Matters academic
posted by A White Bear
"What faces?" I asked.
"You know." She scrunched up her brow and pulled a comically pained frown. Then she laughed mightily. "You're making it really hard to keep a straight face whenever that boring guy talks."
The boring guy, as I recall, was a fellow student who talked a lot and never made any sense. I had thought I was the very image of self-control, since I never, ever, not even once, said anything withering or mean in response to his comments. In fact, I shut myself up tight for at least ten minutes after each time he spoke just so I wouldn't accidentally say, "What the fuck, man?" As it turns out, I seem to have zero control over my facial expressions.
In my M.A. program, I had a perceptive professor who would watch me beadily as he lectured, only to interrupt himself with, "A White Bear, your eyebrow seriously twitched when I said that. Why?" Usually, my eyebrow had twitched because I wanted to respond, but at other times my eyebrow twitched because I had been enjoying a particularly ripe daydream of some sort at that moment. Asking me what I was thinking about based on my face was a gamble he was apparently willing to take.
At academic lectures, I'm sure I'm a mess. At bad ones, I've been observed with my mouth agape, subtly shaking my head no, no, no, no, against my own will. At good ones, I'm smiling and nodding (subtly, thank God). Once, while moderating a conference panel of mixed quality early in the morning, I was seen listening to an entire talk with my head straight on, my mouth lightly pursed in the attitude of courageous endurance.
I am pleased to say that over the past few weeks I have been treated to several wonderful talks that have not at all required me to sit somewhere out of the speakers' sightlines. It really makes my week to be able to understand (and later repeat) a speaker's thesis, be made to care about the subject matter (extra points for novelty to me), feel inspired to ask (or at least hear) earnest and challenging questions, and learn some nuance of presentation or organization that I might incorporate into my future work. I love feeling like I've been taught something not only about the subject, but also about how to do this work we do and why we do it.
I've been to maybe five truly great academic lectures in as many years. Of those lectures, I can still repeat memorable phrases, name all the major texts cited, and recall the entire organizational arc as if I heard them yesterday. Two of these five lectures happen to be by the same professor. None of these five lectures were made by people whom I would primarily describe as charismatic or silver-tongued, and none of them spoke on subject matter that was inherently attractive to me or my research. They really just had amazing things to say and they said them in an amazing way.
Since I can't in this venue single out the speakers themselves, I should instead single out the qualities that made these lectures remarkable.
- The speakers demonstrated reading that is both broad (ranging a wide variety of eras, authors, subjects, and genres) and deep (demonstrating a mastery of the literature and criticism surrounding the particular topic).
- They either provided or implied a warrant for their study that exceeds the context of scholarship. That is, they made me not only want to tell academic friends what I heard, but also non-academics.

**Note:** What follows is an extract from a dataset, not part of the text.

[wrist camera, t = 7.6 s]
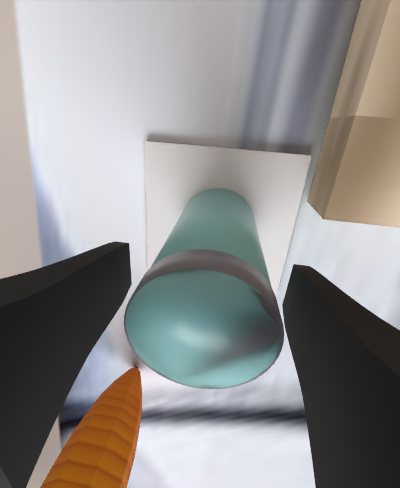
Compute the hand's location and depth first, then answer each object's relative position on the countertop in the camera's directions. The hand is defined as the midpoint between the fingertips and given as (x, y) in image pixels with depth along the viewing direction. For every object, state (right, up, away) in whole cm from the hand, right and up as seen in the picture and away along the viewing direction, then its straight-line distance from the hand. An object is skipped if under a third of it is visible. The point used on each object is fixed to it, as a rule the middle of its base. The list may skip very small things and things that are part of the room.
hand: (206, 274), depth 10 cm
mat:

- They either provided or implied a challenging pedagogical method related to their study.
- The talks each formed a sort of scholarly narrative, not merely serially listing ideas, but linking them in a causal chain that yields conclusions that are more than a sum of the talk's parts.
- None of these speakers spoke strictly from a script. Strictly scripted talks without asides can seem too much like high-wire acts, and rarely follow the listenable cadences of human speech. I like feeling that if the script spontaneously combusted, the speaker could wave away the smoke and plunge on with reasonable success.
N.B.: When I speak of the value of a talk for non-academic audiences, of course I don't mean "stupid audiences." What I mean is, does this talk have conceptual, social, or even entertainment value for people who do not automatically assume the importance of academic study?